Copy out every line of the data below word for word, leaving out the pictures.

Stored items
==============================

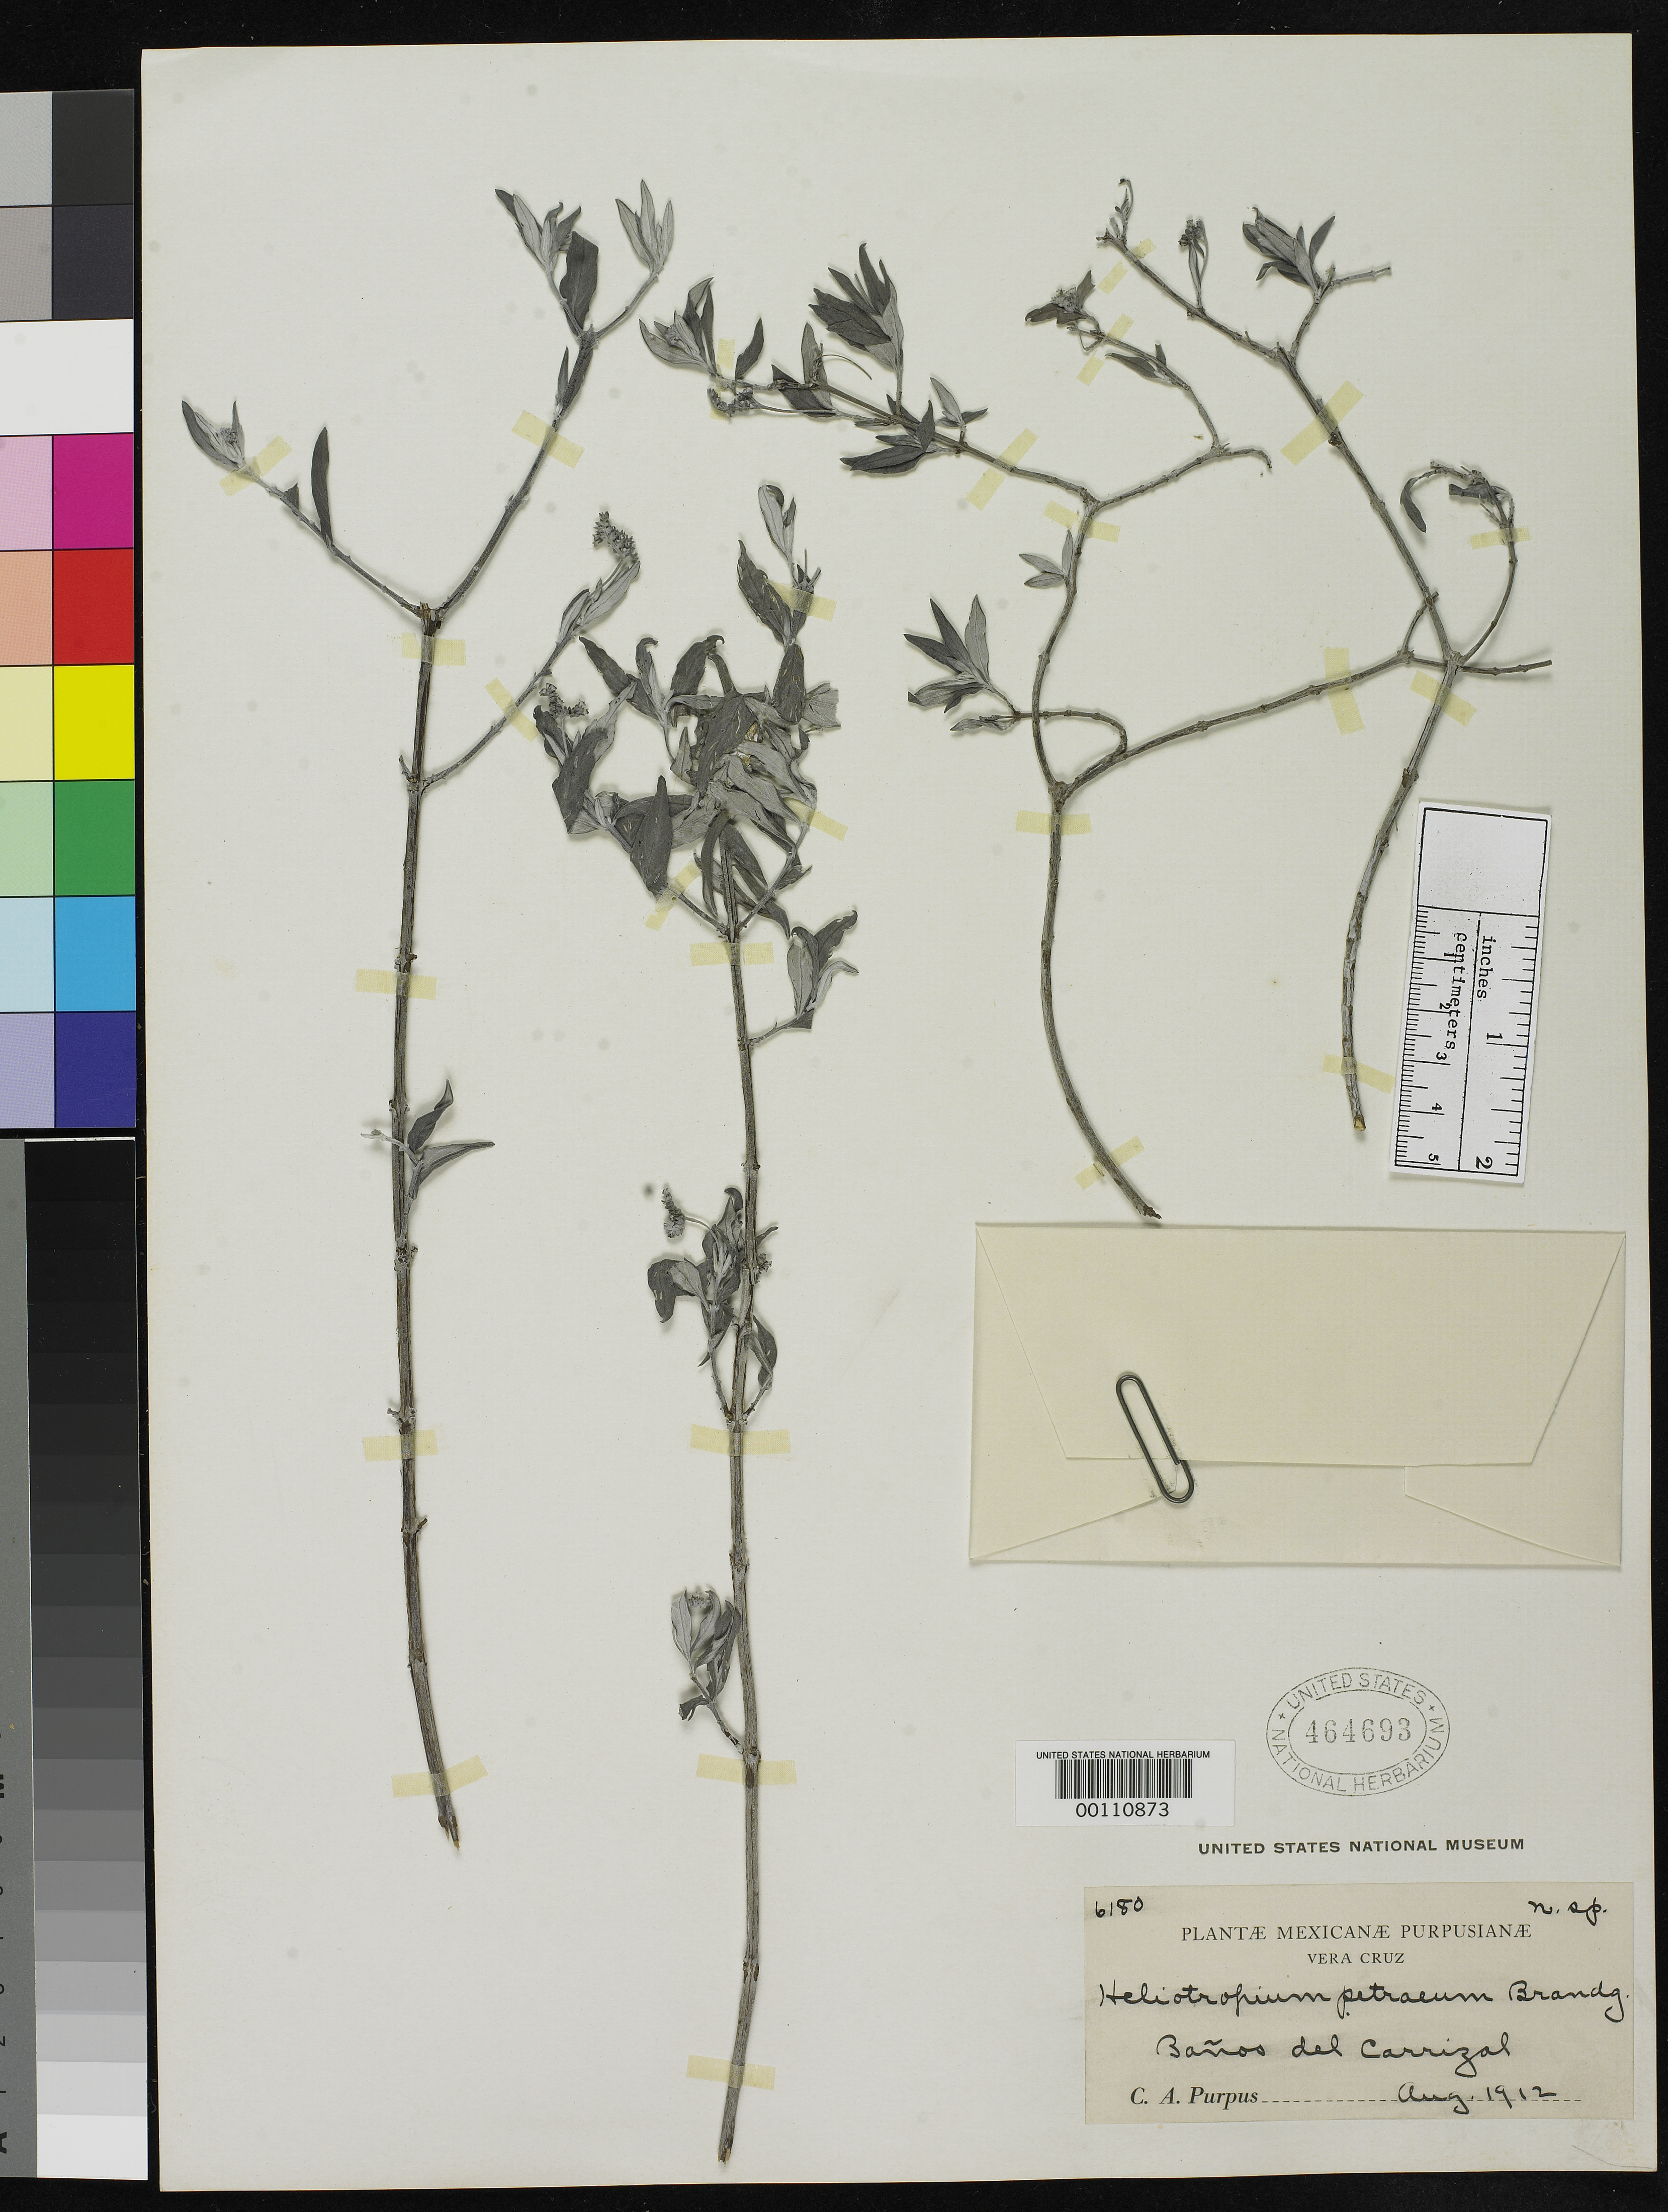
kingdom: Plantae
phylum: Tracheophyta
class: Magnoliopsida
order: Boraginales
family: Heliotropiaceae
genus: Heliotropium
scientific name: Heliotropium petraeum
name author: Brandegee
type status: Isotype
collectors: C. A. Purpus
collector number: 6180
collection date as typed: Aug 1912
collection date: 1912-08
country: Mexico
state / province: Veracruz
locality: Banos del Carrizal.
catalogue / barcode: US 464693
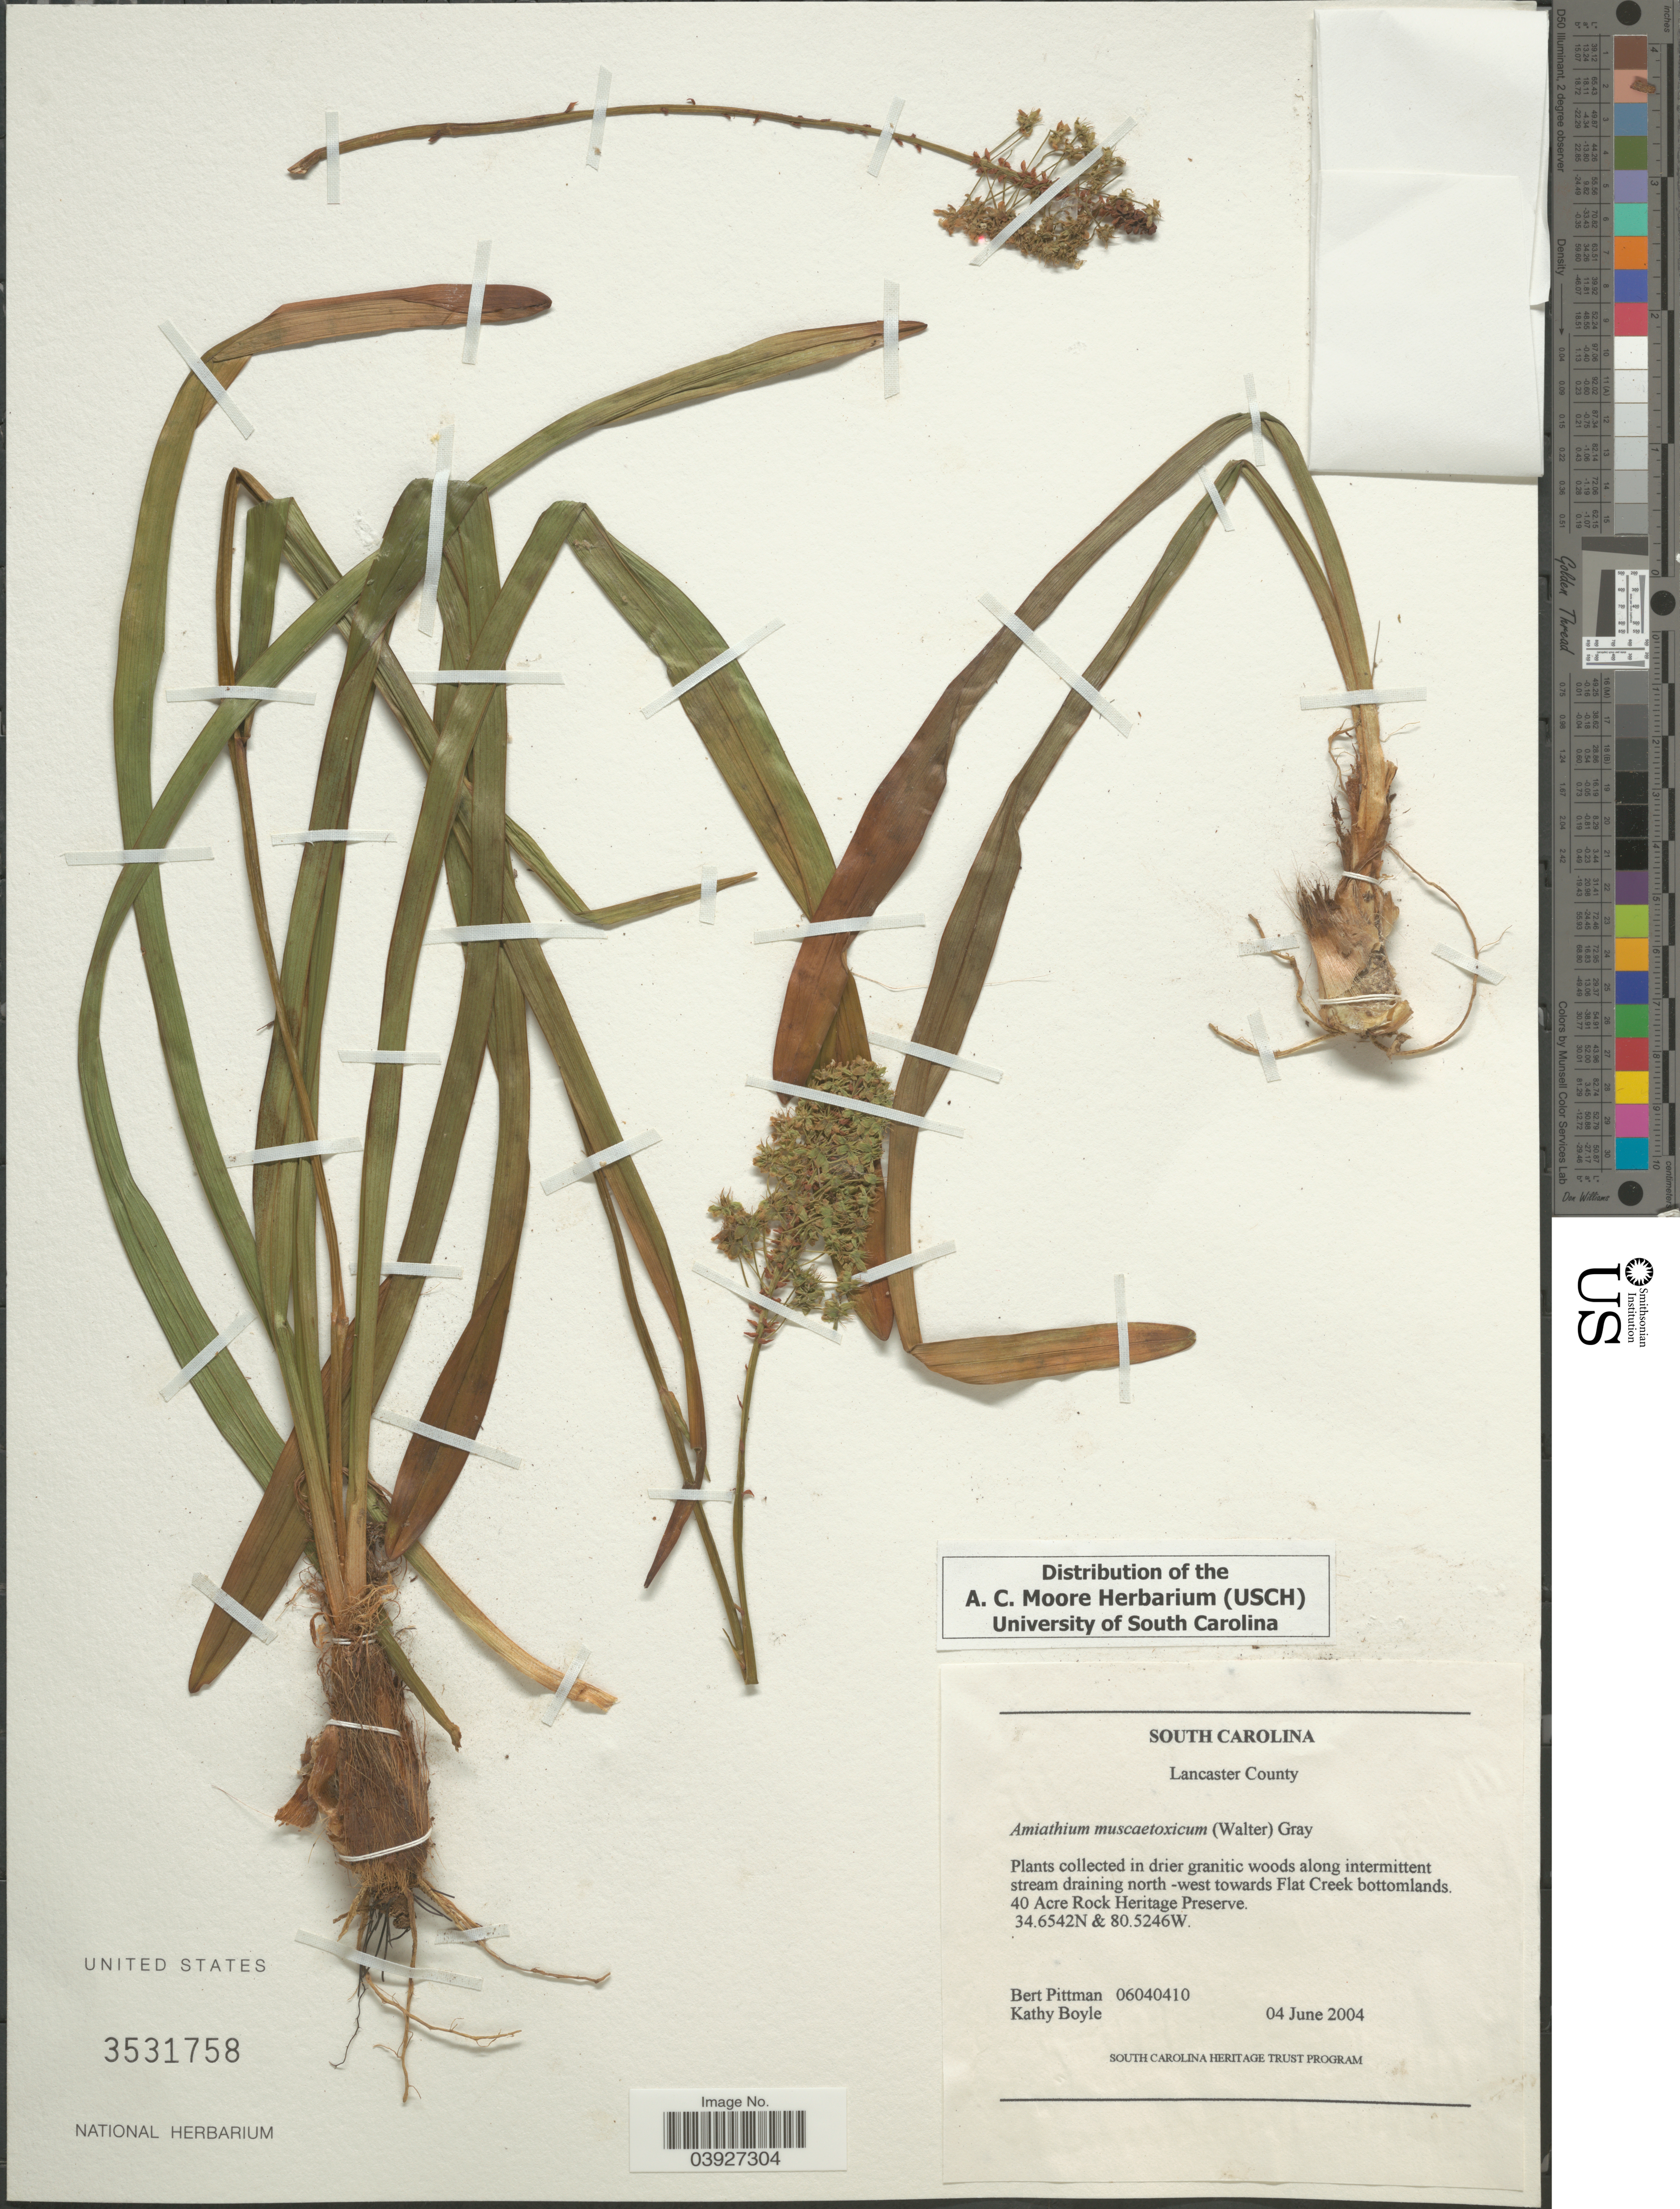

==============================

#### [SOLUTION TO THE PROBLEM]
kingdom: Plantae
phylum: Tracheophyta
class: Magnoliopsida
order: Boraginales
family: Heliotropiaceae
genus: Heliotropium
scientific name: Heliotropium petraeum
name author: Brandegee
type status: Isotype
collectors: C. A. Purpus
collector number: 6180
collection date as typed: Aug 1912
collection date: 1912-08
country: Mexico
state / province: Veracruz
locality: Banos del Carrizal.
catalogue / barcode: US 464693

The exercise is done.